*PROBLEM*
Copy everything from the start of the material down through the line containing "List the series in order of their peak value, highest", replacing "average" with "mean" and leaving everything else unchanged.
# # # # # # #
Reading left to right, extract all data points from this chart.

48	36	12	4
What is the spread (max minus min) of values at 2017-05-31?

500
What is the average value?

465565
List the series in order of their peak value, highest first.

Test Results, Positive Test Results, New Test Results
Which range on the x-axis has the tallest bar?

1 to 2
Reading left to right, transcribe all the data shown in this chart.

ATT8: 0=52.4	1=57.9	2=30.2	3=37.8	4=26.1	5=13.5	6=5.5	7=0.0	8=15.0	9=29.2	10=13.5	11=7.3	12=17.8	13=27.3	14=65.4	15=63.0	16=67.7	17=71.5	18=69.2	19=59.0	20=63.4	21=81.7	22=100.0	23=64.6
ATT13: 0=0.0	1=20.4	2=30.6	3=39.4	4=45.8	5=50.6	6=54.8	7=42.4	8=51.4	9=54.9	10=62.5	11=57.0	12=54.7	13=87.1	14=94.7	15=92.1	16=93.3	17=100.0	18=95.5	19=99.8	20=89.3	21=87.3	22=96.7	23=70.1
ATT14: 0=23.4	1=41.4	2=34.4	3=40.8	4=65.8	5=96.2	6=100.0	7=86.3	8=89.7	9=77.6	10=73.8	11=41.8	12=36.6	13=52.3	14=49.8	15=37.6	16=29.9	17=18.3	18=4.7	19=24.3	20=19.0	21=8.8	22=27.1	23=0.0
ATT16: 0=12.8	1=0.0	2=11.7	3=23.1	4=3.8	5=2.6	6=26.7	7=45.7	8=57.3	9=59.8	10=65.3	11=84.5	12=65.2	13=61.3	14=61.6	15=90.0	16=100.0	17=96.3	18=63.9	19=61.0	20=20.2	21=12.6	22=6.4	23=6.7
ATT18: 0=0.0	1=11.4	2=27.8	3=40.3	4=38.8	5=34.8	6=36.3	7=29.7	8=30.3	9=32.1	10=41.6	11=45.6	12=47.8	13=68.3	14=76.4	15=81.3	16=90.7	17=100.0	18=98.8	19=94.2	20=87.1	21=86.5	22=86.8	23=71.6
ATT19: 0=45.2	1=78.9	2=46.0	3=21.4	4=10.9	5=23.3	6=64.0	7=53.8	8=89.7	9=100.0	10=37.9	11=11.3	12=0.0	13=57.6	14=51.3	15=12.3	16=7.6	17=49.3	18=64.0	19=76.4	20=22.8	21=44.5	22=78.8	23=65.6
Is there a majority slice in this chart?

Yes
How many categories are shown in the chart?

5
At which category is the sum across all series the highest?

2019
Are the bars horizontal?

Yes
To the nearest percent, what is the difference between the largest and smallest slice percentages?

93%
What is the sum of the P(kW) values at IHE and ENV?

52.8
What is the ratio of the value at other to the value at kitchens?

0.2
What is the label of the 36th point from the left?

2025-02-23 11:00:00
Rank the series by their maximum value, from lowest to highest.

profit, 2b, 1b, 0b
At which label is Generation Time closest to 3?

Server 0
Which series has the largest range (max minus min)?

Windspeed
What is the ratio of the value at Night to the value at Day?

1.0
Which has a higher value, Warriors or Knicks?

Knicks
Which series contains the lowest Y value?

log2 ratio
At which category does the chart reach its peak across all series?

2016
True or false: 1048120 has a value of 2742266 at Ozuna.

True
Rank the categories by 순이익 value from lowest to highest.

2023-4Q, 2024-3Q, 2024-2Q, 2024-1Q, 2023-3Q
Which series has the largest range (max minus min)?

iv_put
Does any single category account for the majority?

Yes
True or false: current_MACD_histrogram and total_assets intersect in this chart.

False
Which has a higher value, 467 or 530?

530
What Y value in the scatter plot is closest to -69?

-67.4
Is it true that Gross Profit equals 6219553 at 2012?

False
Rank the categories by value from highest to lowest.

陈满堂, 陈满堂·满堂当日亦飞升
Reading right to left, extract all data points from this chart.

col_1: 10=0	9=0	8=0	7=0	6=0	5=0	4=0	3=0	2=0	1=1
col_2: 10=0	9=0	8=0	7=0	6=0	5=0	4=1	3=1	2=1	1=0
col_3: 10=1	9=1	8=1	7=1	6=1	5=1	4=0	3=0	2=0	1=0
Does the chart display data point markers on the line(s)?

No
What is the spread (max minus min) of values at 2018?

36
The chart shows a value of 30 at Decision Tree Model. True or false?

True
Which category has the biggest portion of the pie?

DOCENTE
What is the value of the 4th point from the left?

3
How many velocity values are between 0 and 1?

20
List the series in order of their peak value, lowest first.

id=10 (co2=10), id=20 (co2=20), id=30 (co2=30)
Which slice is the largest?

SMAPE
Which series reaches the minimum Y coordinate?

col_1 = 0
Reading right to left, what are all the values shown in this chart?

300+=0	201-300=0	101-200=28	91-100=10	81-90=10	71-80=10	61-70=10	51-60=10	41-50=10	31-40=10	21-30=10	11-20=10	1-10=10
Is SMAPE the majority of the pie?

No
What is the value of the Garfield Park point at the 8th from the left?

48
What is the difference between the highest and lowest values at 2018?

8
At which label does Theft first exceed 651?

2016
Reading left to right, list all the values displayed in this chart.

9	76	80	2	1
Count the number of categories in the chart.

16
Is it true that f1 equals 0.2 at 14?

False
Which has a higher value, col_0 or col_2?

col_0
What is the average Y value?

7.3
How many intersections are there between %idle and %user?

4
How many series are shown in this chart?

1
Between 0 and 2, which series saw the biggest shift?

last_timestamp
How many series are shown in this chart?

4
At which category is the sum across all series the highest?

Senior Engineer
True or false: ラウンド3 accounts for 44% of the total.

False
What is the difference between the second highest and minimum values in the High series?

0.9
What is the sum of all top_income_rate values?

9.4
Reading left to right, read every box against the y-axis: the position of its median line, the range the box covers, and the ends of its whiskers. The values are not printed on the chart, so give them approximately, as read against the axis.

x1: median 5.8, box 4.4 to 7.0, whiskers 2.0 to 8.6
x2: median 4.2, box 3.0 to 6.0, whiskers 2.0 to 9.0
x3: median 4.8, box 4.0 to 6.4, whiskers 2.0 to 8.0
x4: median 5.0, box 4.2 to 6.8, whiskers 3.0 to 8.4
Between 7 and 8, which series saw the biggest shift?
# # # # # # #
*OUTPUT OF THE EXERCISE*
Reading left to right, extract all data points from this chart.

48	36	12	4
What is the spread (max minus min) of values at 2017-05-31?

500
What is the mean value?

465565
List the series in order of their peak value, highest first.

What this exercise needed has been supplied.